KNJ adalah wartawan di Manggarai Timur yang bekerja di posflores.com. Sayang sekali, di laman media itu tidak dicantumkan susunan pengurus/redaksi media sehingga saya kesulitan untuk menjelaskan posisi KNJ. Jika ternyata saya yang kurang cermat sehingga tidak dapat melihat ‘kotak redaksi’ itu, saya minta maaf. Meski demikian, berdasarkan penelusuran pada berita-berita sebelumnya di VoxNtt.com, dapatlah diduga bahwa KNJ adalah wartawan yang pada berita ini ditulis dengan nama Nardi Jaya. Jika benar, maka, memang benar KNJ adalah wartawan di posflores.com yang menulis berita “Panggung Kreasi SMPK Rosa Mistika Waerana Membuat Penonton Terhipnotis“.

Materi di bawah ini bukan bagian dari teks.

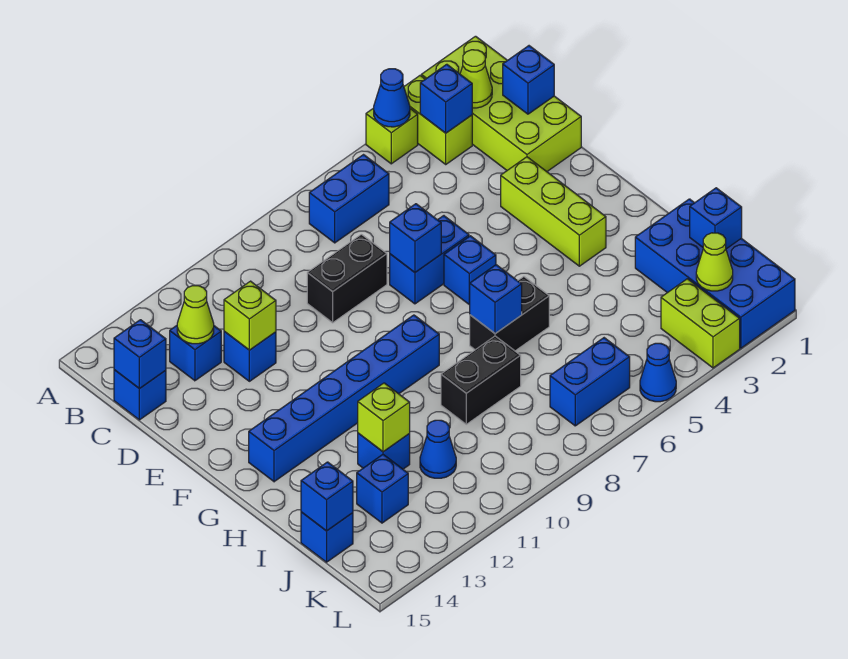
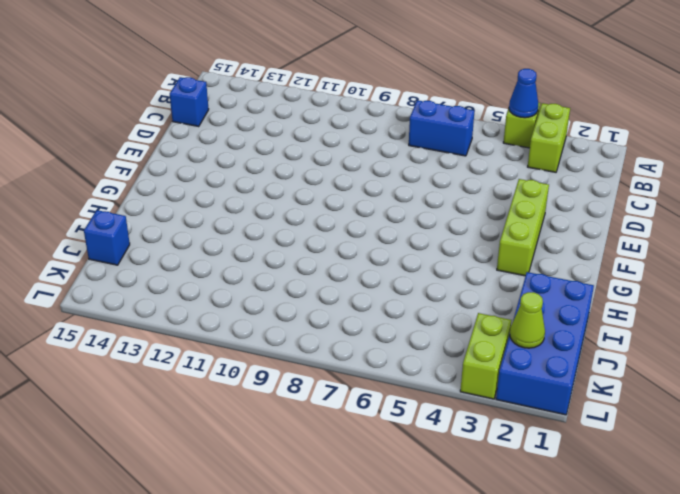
none -> lime 2x4 brick [421,36,581,172]
none -> blue 1x1 brick [170,326,221,381]
none -> black 1x2 brick [307,234,387,323]
none -> blue 1x1 brick [224,331,276,381]

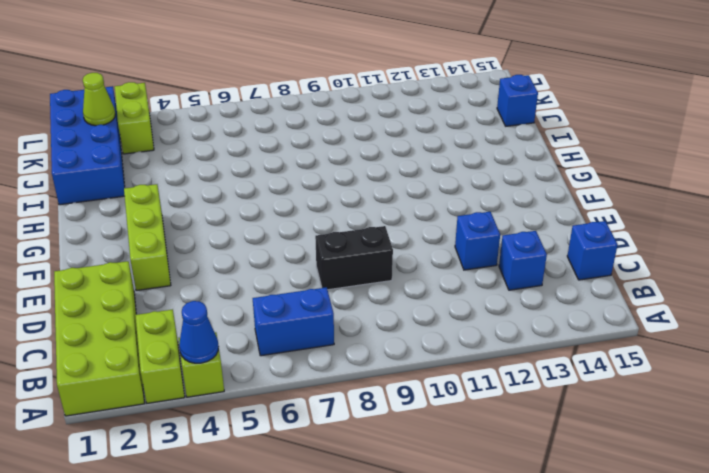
none -> blue 1x2 brick [390,216,469,304]
none -> blue 1x1 brick [444,236,496,305]
none -> blue 1x6 brick [249,315,439,482]
none -> black 1x2 brick [470,277,549,351]

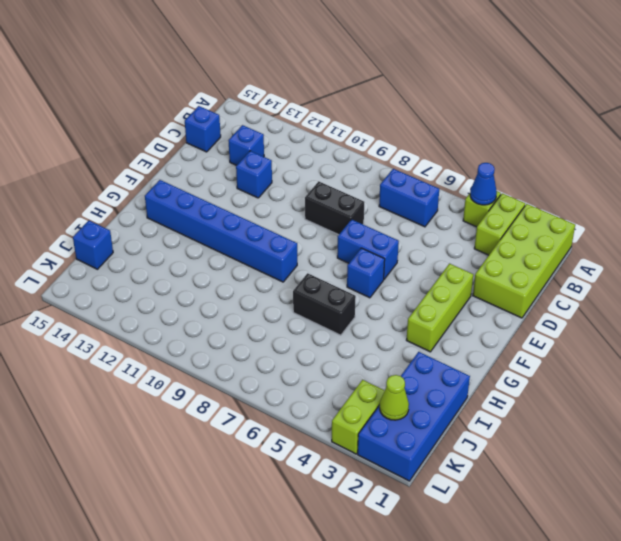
none -> black 1x2 brick [441,336,521,424]
none -> blue 1x1 brick [358,433,410,469]
none -> blue 1x1 cone [420,420,456,478]
none -> blue 1x1 brick [357,454,408,523]

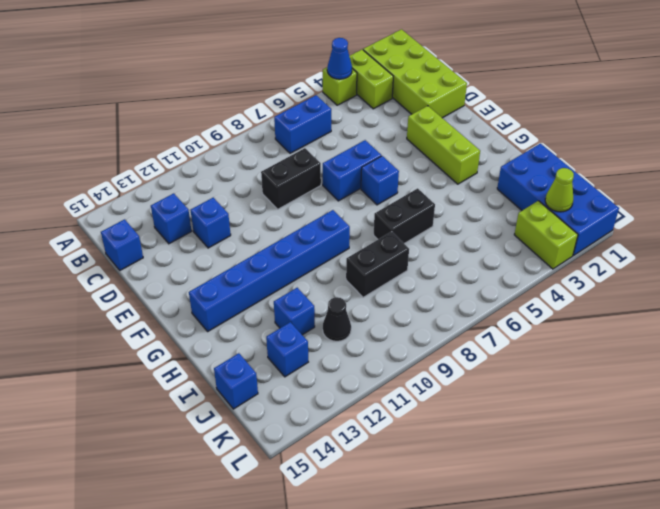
black 1x1 cone [323,297,351,341] -> blue 1x1 cone [420,420,456,478]
none -> blue 1x2 brick [550,338,630,426]
none -> blue 1x1 cone [640,343,676,402]
none -> lime 1x1 cone [460,50,492,108]
none -> blue 1x1 brick [420,64,472,133]

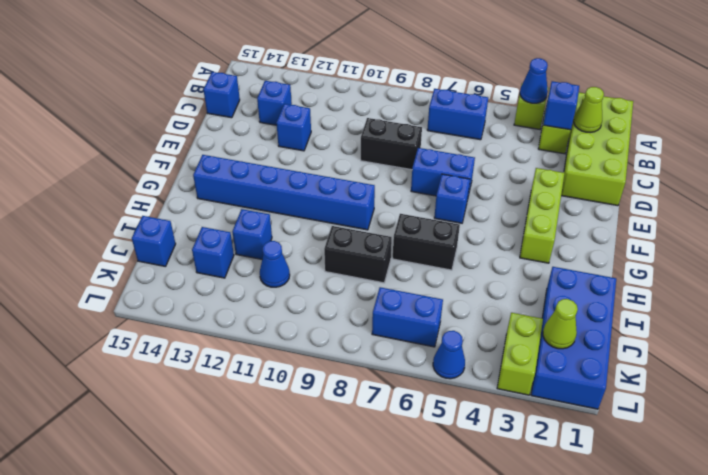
none -> blue 1x1 brick [503,46,554,114]
none -> lime 1x1 cone [177,286,214,344]
none -> blue 1x1 brick [114,320,166,389]
none -> lime 1x1 brick [224,281,276,350]

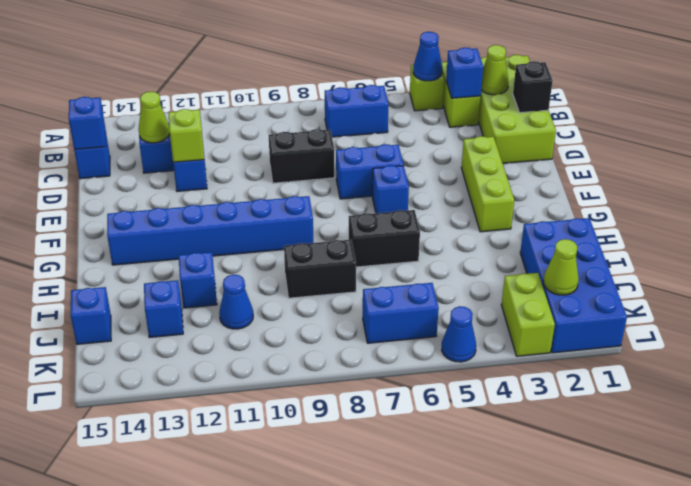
black 1x1 brick [513,61,553,113] -> blue 1x1 brick [503,46,554,114]
none -> blue 1x1 brick [390,204,441,272]
none -> blue 1x1 brick [470,265,522,334]
none -> lime 1x1 brick [358,383,410,452]
none -> blue 1x1 brick [690,188,742,249]

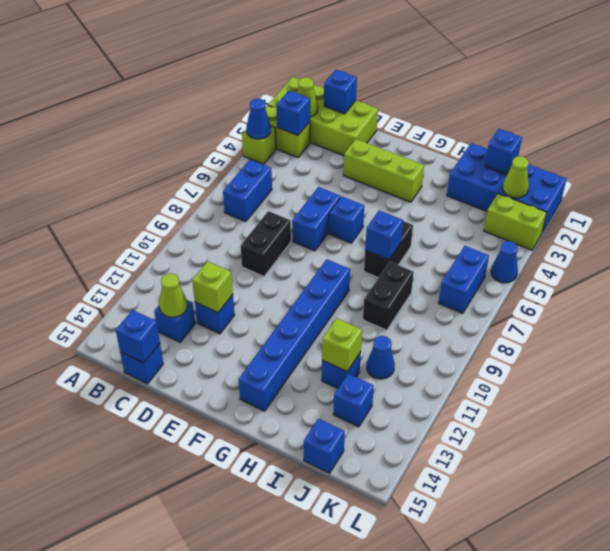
none -> blue 1x1 brick [390,204,441,272]
none -> blue 1x1 brick [301,462,353,531]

Soalnya adalah, media ini tidak mencantumkan susunan redaksi di laman mereka. Ataukah sengaja disembunyikan? Untuk alasan apa? FYI, saya mengakses media ini via laptop. Padahal salah satu syarat agar dapat disebut media pers resmi adalah mencantumkan nama penanggung jawab serta alamat redaksi secara jelas. Itu ada di poin ke-14 dari 17 syarat lengkap sebuah media diakui sebagai media resmi sebagaimana ditetapkan Dewan Pers dalam Standar Perusahaan Pers.

BACA JUGA
Informasi Lowongan Kerja dengan Syarat-Syarat Ajaib Benar-Benar Ada

Artinya? Mungkinkah media tempat KNJ bekerja adalah media yang oleh tulisan ini disebut sebagai media abal-abal? Jika demikian, seharusnya KJ tidak perlu khawatir diadukan ke ranah hukum jika pengaduannya menggunakan Undang-Undang Pers dan sejenisnya.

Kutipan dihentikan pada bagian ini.